SOURCE DATA Start Marker

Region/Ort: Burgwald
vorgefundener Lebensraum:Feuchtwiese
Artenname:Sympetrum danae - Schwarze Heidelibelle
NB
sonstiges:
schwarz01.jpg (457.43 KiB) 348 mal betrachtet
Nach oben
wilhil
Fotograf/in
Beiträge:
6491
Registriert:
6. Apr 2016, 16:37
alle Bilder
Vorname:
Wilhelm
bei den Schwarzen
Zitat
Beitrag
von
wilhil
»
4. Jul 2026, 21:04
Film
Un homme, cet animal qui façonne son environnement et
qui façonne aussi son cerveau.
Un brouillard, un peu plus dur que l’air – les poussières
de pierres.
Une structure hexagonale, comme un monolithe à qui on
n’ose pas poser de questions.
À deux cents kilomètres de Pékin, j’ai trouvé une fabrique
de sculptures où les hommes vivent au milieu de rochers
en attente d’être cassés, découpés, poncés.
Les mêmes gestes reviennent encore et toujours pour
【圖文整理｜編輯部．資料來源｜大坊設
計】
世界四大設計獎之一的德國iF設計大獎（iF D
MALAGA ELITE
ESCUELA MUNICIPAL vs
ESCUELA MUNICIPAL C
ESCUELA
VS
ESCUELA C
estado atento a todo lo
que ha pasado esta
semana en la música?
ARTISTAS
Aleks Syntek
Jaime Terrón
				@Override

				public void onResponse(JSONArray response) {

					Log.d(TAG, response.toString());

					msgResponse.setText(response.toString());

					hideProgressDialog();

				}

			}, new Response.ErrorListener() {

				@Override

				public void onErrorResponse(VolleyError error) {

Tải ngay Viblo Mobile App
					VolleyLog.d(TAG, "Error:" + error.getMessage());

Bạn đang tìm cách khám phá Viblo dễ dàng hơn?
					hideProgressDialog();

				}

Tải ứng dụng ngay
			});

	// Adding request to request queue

SOURCE DATA End Marker
SOURCE DATA Start Marker

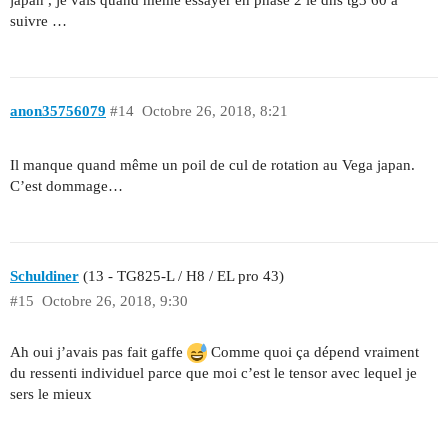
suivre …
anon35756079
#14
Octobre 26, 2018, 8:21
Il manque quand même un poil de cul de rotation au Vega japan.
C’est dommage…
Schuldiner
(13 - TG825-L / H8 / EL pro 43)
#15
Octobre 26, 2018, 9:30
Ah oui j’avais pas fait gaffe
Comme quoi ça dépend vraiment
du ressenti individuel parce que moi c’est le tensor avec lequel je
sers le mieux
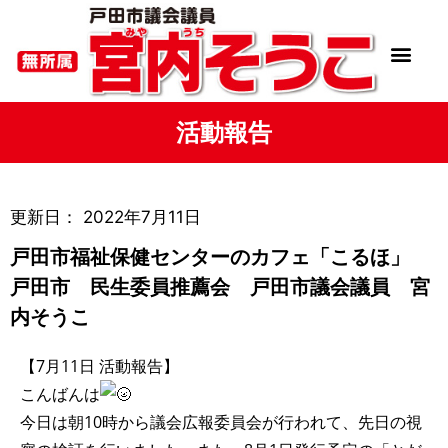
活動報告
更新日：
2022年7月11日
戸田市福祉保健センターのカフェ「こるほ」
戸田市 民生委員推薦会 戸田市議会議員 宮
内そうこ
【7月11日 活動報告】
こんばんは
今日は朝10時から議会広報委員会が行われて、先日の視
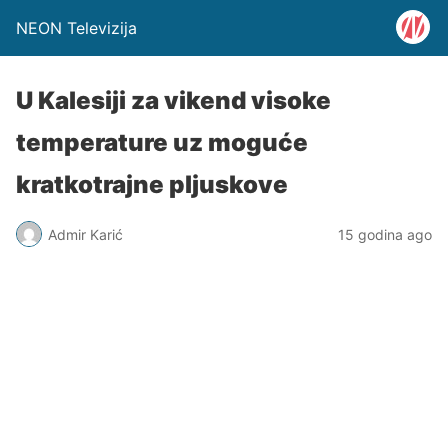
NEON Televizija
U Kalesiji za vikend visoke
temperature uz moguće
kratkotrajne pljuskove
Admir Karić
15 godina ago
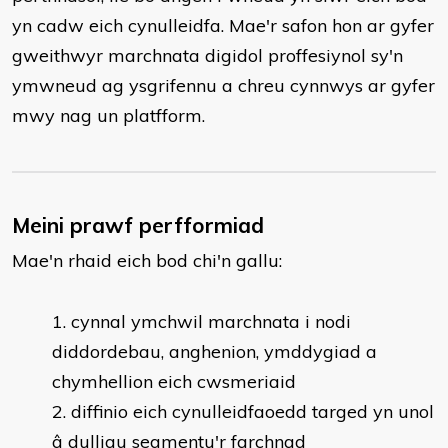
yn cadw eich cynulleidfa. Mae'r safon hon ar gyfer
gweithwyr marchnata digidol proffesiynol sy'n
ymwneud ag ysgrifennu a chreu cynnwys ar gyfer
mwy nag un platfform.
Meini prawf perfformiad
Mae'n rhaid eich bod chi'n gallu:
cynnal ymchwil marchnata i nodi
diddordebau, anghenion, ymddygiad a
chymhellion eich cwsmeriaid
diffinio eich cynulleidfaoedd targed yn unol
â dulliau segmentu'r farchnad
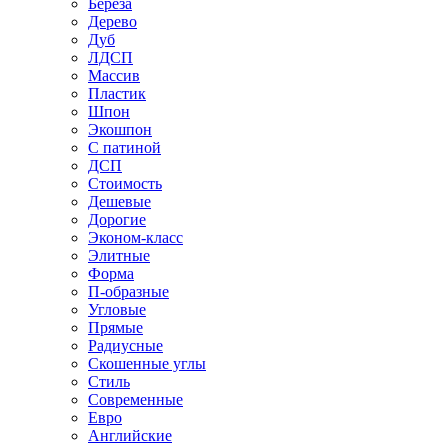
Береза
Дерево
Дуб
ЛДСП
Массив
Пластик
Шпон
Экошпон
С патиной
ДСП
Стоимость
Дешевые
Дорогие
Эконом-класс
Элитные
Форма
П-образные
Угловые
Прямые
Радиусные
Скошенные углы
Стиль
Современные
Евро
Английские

SOURCE DATA End Marker

### BRIEF
Only lines holding the word "public" are wanted, so copy each of them from the records above.

### EXERCISE RESPONSE
				public void onResponse(JSONArray response) {
				public void onErrorResponse(VolleyError error) {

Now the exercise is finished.